Ceil simplifier in booster

[goodlyrottenapple]

The use of #Ceil in the old backend stems from partial functions in the semantics. The three main issues with the design of partiality checking in the old backend are:

• fully dynamic checks which take a lot of time
• ceil computation is part of the general simplification engine which makes it difficult to debug and collect statistics on
• ceil terms are mixed in with predicates and configurations

As a result of the last two points especially, we want to implement the ceil/definedness checker to be a (somewhat) separate pass during rewriting, which should make it easier to scrutinise and maintain. We also want to shift to a partially static definedness analysis (already implemented for rewrite rules in runtimeverification/hs-backend-booster#402), with the hope that a semantics writer could eventually make the ceil checks fully static. What we mean by this is that instead of computing the definedness for every instance of a partial function call, we could instead insert the definedness conditions of partial functions at call sities in rewrite rules. For example, given the rule

rule foo(X) => 10 mod X

and given the definedness condition for A mod B being B > 0, the static checker would transform the above rule into

rule foo(X) => 10 mod X requires X > 0

The goal of making the dynamic ceil check a separate pass is more difficult, since the way we will compute #Ceil for a given partial function will either be to:

1. check for a ceil rule for the particular function, e.g. #Ceil(X mod Y) = Y > 0. If this rule exists, we continue checking whether the predicate Y > 0 holds.
2. if no user specified ceil rule exists, we will have to apply function evaluation/simplification to the partial function and then either
   1. fail, because we cannot apply any function rules (note: this might be tricky, especially with some inputs to the function being symbolic
   2. apply the function and check if the rewritten term contains any partial functions. If not, the original term under #Ceil is defined, otherwise, recursively check definedness of all new partial function calls.

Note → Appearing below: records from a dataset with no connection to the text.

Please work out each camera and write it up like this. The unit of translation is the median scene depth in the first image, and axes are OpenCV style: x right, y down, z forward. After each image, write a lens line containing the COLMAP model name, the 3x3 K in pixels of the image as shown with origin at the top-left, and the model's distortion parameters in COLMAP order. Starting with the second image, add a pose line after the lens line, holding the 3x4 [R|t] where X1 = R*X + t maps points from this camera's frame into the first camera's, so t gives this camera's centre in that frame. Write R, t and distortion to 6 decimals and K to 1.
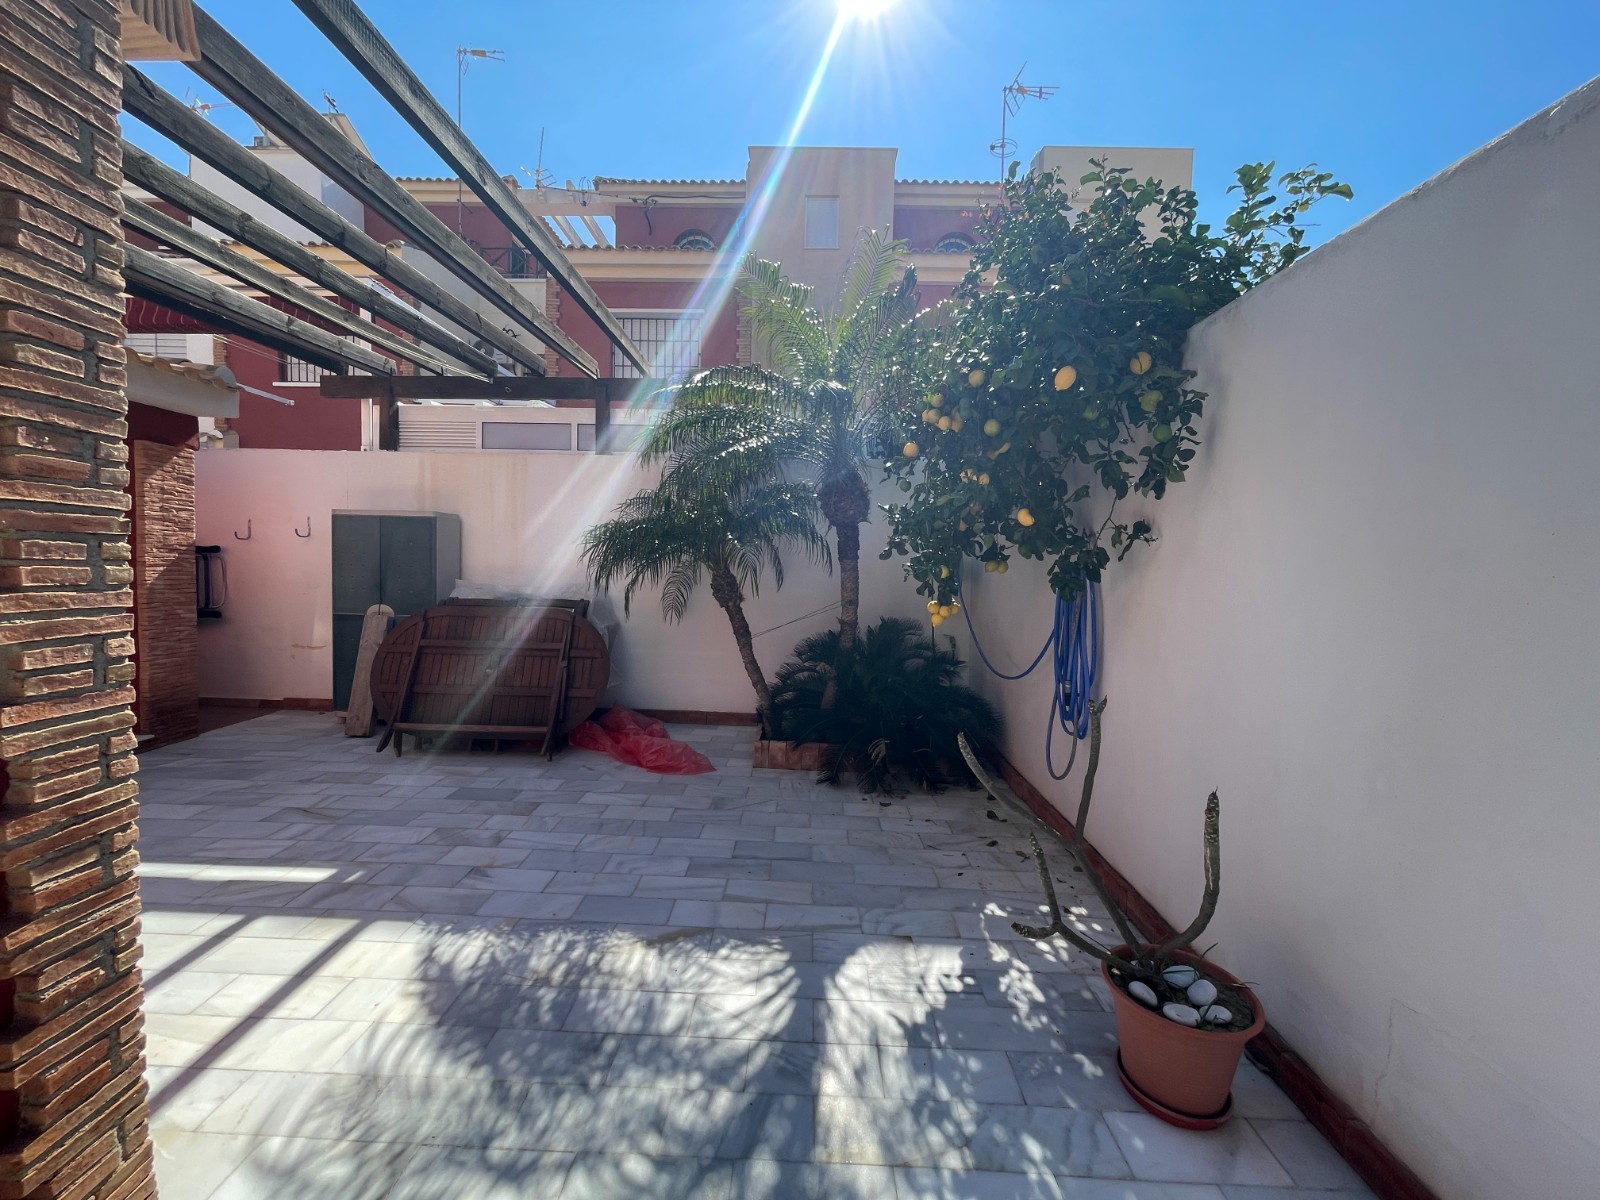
lens RADIAL K [[643.8, 0, 807.2], [0, 643.8, 599.8], [0, 0, 1]] dist [-0.001576, 0.000566]
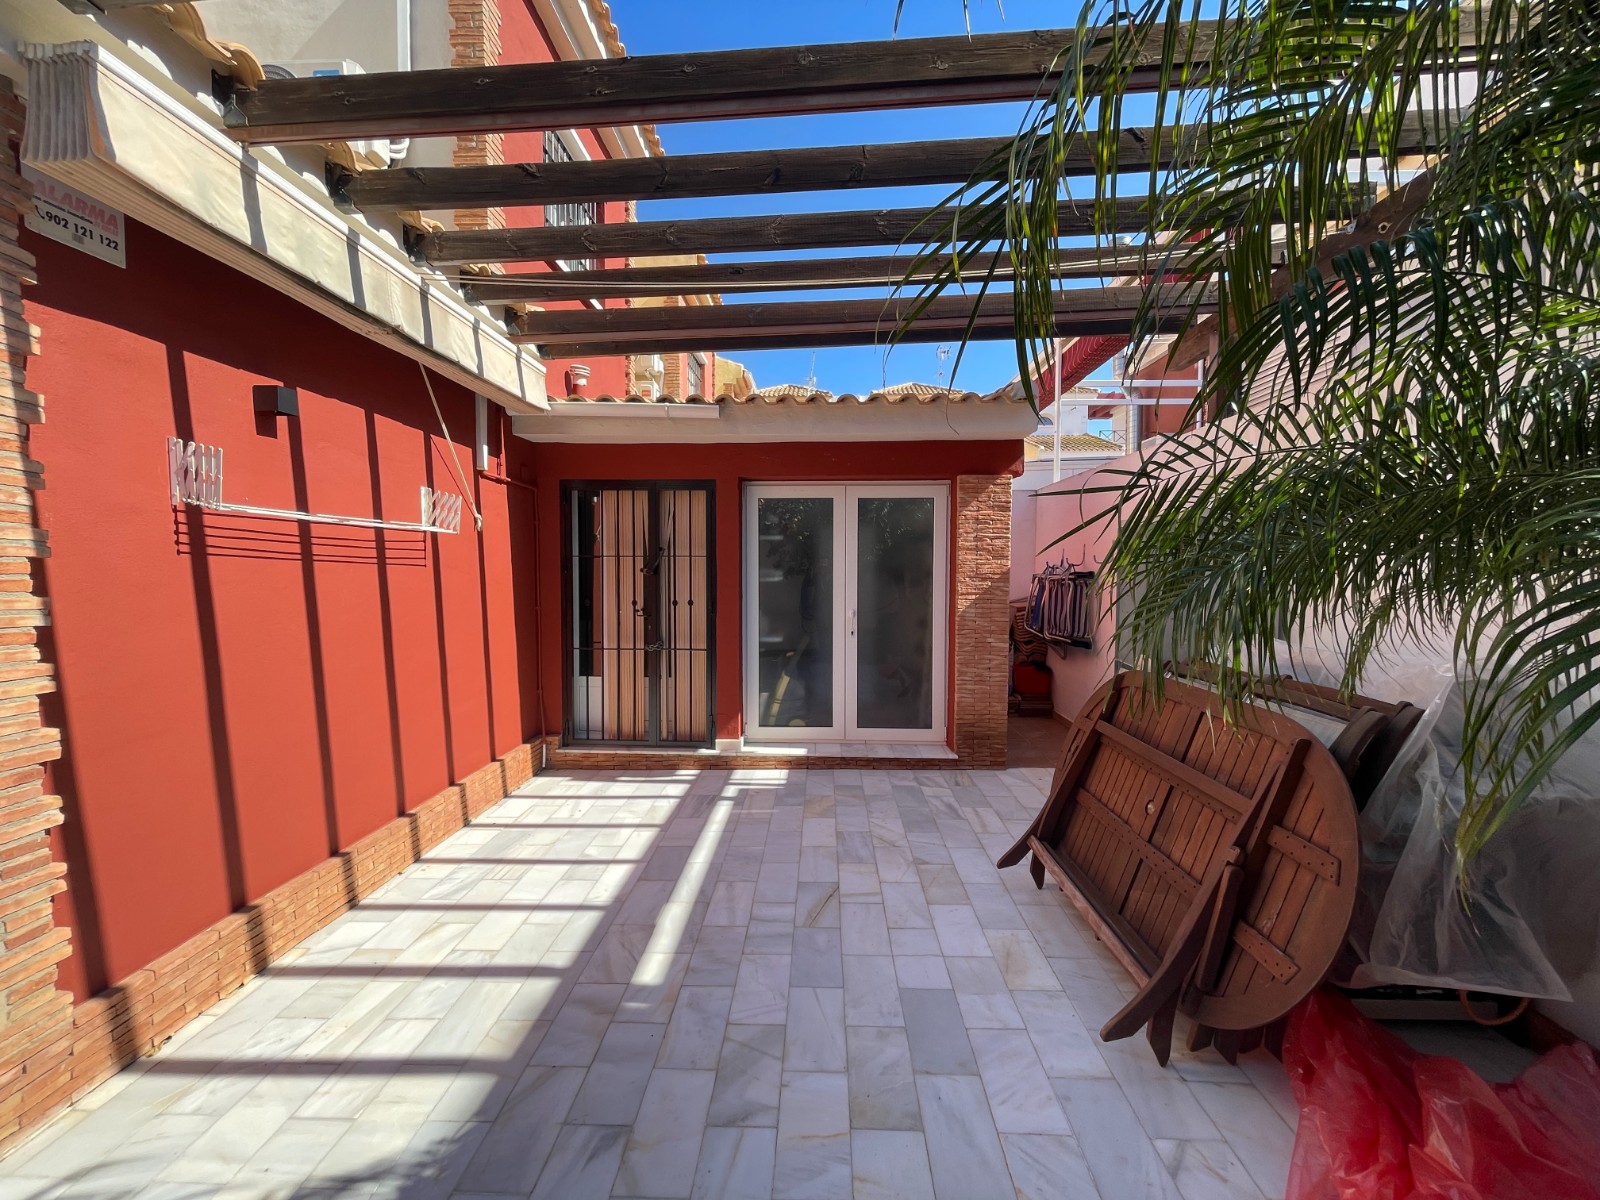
lens RADIAL K [[643.8, 0, 792.9], [0, 643.8, 587.7], [0, 0, 1]] dist [-0.001576, 0.000566]
pose [[-0.048239, 0.002749, -0.998832, 0.035946], [-0.053510, 0.998553, 0.005332, -0.054152], [0.997401, 0.053705, -0.048022, 0.772580]]
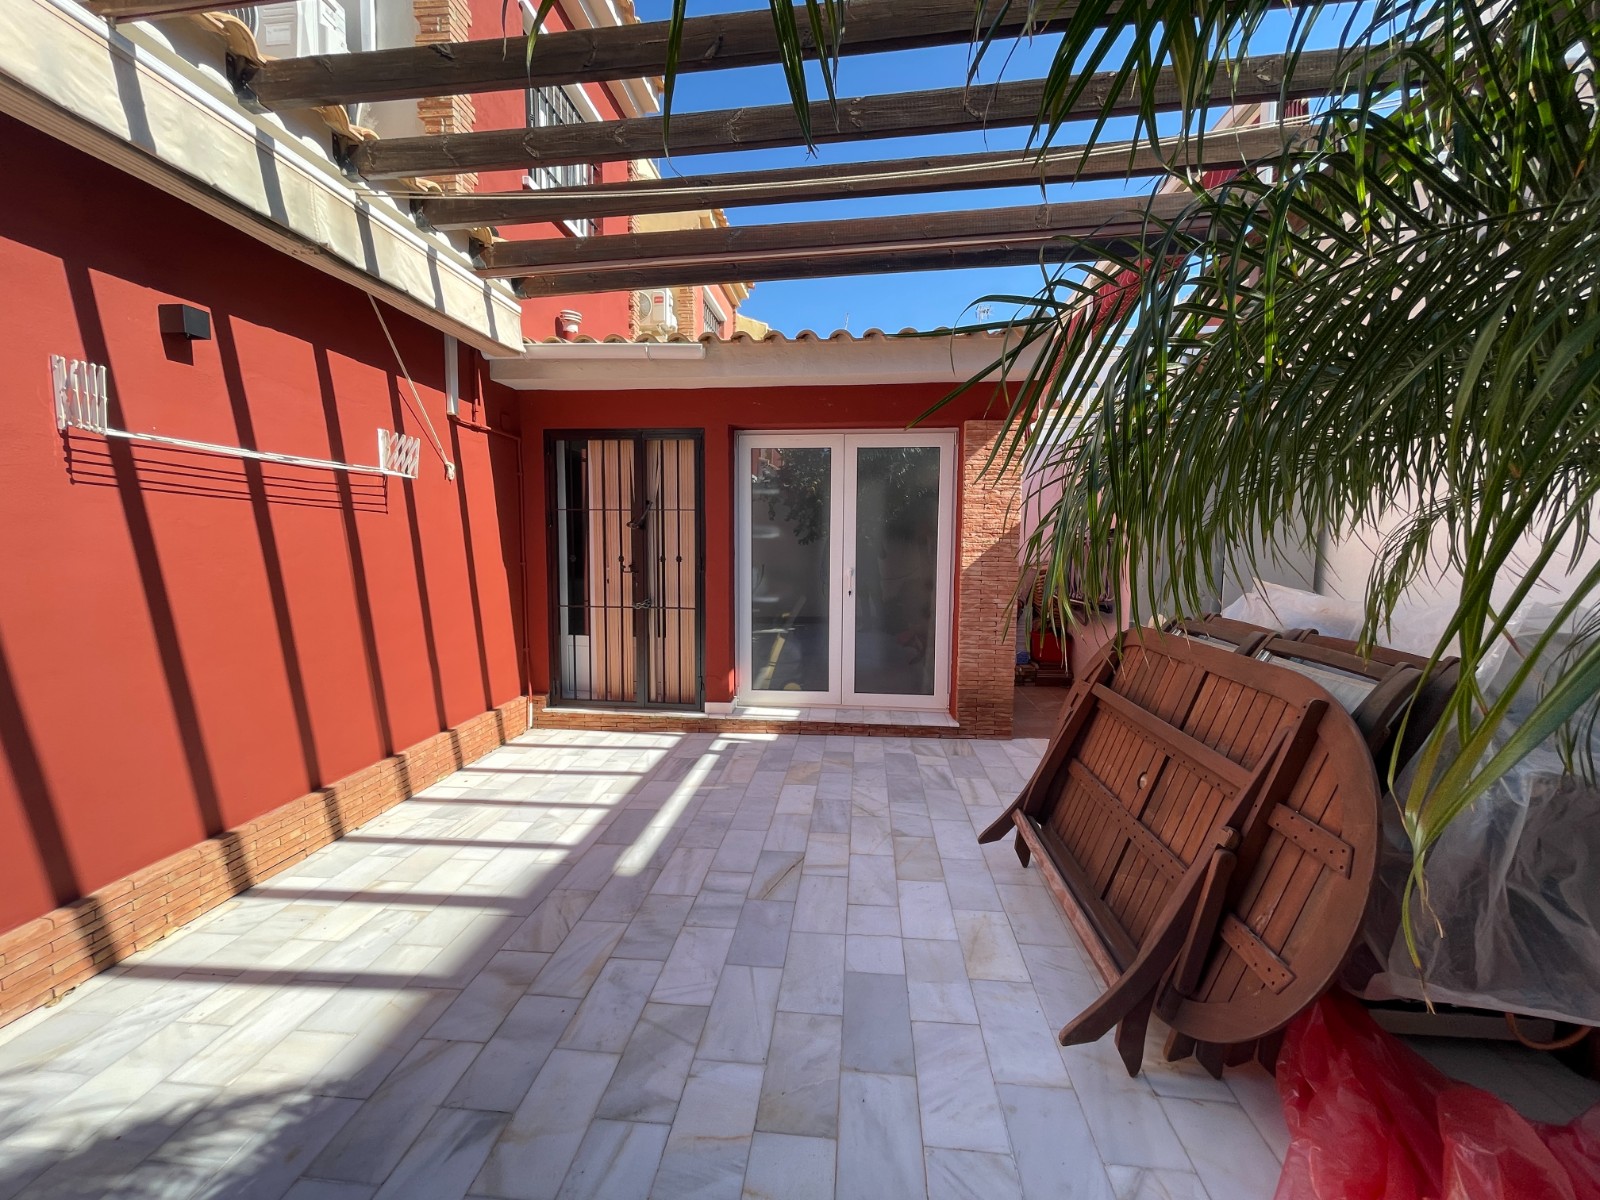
lens RADIAL K [[643.8, 0, 794.2], [0, 643.8, 588.4], [0, 0, 1]] dist [-0.001576, 0.000566]
pose [[-0.107362, 0.046511, -0.993131, -0.030327], [-0.059349, 0.996824, 0.053100, -0.032697], [0.992447, 0.064642, -0.104261, 0.843210]]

See runtimeverification/haskell-backend#3772 for a discussion on how to refactor the different simplification/evaluation procedures in the booster in such a way as to avoid one giant mutually recursive ball of functions (as is the case in the old backend).

We already internalise and store ceil conditions separately from the configuration and the predicates, and once the old backend is removed, the user should never receive a #Ceil predicate as a response. Instead, we should augment the RPC types with a suitable set of errors, indicating that a partial function application could not be determined to be preserving definedness.

[ehildenb]

If we're adding boolean requires clauses by default, then we're changing the users transition system, which I don't think is a good idea. I think better is:

• Warn the user about the extra condition that must be checked for the given rule at kompile time, maybe they just forgot to add that extra condition?
• Store that particular condition separately than the requires clause when loading the rule, ideally store it as the original Ceil condition, which then can be discharged dynamically before attempting the side-condition evaluation. We would have to have yet another separate bunch of Ceil conditions associated with any potential non-defindeness in the requires clause as well.

[goodlyrottenapple]

I think storing the computed condition separately is probably the way to go. I'm not sure the user should be required to add this condition manually. This could result in rules which contain partial functions on the RHS to have huge custom written requires clauses which manually copy the ceil conditions for that partial symbol.

Computing these conditions at load time and then storing them separately would also produce better error messages, If the evaluation of such condition is indeterminate or false. I.e. rather than saying the rule did not apply, we return something along the lines of, the rule is applicable but we could not determine whether definiteness would be preserved or worse, this rule somehow leads to an undefined state.